To put it in perspective, when I lived in a large studio apartment with electric heat I paid $50 a month for my power and water. In the summer time I paid about $20 a month.
When I moved to California I was shocked on how much PG&E and t EBMUD charged for utilities. In a month I paid more for water alone than I paid for all my other utilities combined back home. Then there was the natural gas explosion in San Bruno that destroyed several homes, the ENRON scandal. All things that NEVER would have happened back home. The system is set up to avoid problems like that.
source: http://newdeal.feri.org/tva/tva10.htm
Rural Electrification
Although nearly 90 percent of urban dwellers had electricity by the 1930s, only ten percent of rural dwellers did. Private utility companies, who supplied electric power to most of the nation's consumers, argued that it was too expensive to string electric lines to isolated rural farmsteads. Anyway, they said, most farmers, were too poor to be able to afford electricity.
The Roosevelt Administration believed that if private enterprise could not supply electric power to the people, then it was the duty of the government to do so. Most of the court cases involving TVA during the 1930s concerned the government's involvement in the public utilities industry.
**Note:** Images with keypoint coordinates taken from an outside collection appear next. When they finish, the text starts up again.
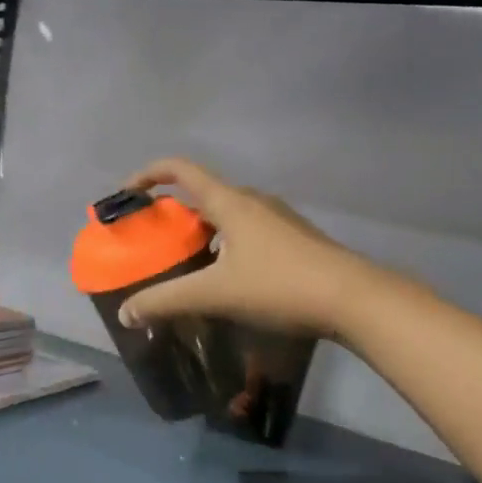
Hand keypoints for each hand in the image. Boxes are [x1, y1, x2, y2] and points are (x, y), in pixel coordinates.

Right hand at [116, 157, 370, 336]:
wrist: (355, 299)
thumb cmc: (280, 285)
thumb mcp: (215, 294)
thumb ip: (166, 301)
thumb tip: (127, 313)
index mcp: (230, 202)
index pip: (180, 169)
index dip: (148, 174)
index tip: (126, 194)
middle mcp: (253, 201)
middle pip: (202, 194)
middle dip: (172, 213)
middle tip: (154, 242)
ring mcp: (277, 219)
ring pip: (226, 215)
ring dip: (200, 232)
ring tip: (185, 265)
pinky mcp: (293, 239)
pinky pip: (245, 231)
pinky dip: (224, 245)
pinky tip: (226, 280)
In 1935 the Rural Electric Administration (REA) was created to bring electricity to rural areas like the Tennessee Valley. In his 1935 article "Electrifying the Countryside," Morris Cooke, the head of the REA, stated thatIn addition to paying for the energy he used, the farmer was expected to advance to the power company most or all of the costs of construction. Since utility company ideas as to what constituted sound rural lines have been rather fancy, such costs were prohibitive for most farmers. [ footnote]
Many groups opposed the federal government's involvement in developing and distributing electric power, especially utility companies, who believed that the government was unfairly competing with private enterprise (See the Statement of John Battle ). Some members of Congress who didn't think the government should interfere with the economy, believed that TVA was a dangerous program that would bring the nation a step closer to socialism. Other people thought that farmers simply did not have the skills needed to manage local electric companies.
By 1939 the REA had helped to establish 417 rural electric cooperatives, which served 288,000 households. The actions of the REA encouraged private utilities to electrify the countryside as well. By 1939 rural households with electricity had risen to 25 percent. The enthusiasm that greeted the introduction of electric power can be seen in the remarks of Rose Scearce.
When farmers did receive electric power their purchase of electric appliances helped to increase sales for local merchants. Farmers required more energy than city dwellers, which helped to offset the extra cost involved in bringing power lines to the country.
TVA set up the Electric Home and Farm Authority to help farmers purchase major electric appliances. The EHFA made arrangements with appliance makers to supply electric ranges, refrigerators and water heaters at reasonable prices. These appliances were sold at local power companies and electric cooperatives. A farmer could purchase appliances here with loans offered by the EHFA, who offered low-cost financing.
Rural electrification was based on the belief that affordable electricity would improve the standard of living and the economic competitiveness of the family farm. But electric power alone was not enough to stop the transformation of America's farm communities. Rural electrification did not halt the continuing migration of rural people from the country to the city. Nor did it stop the decline in the total number of family farms.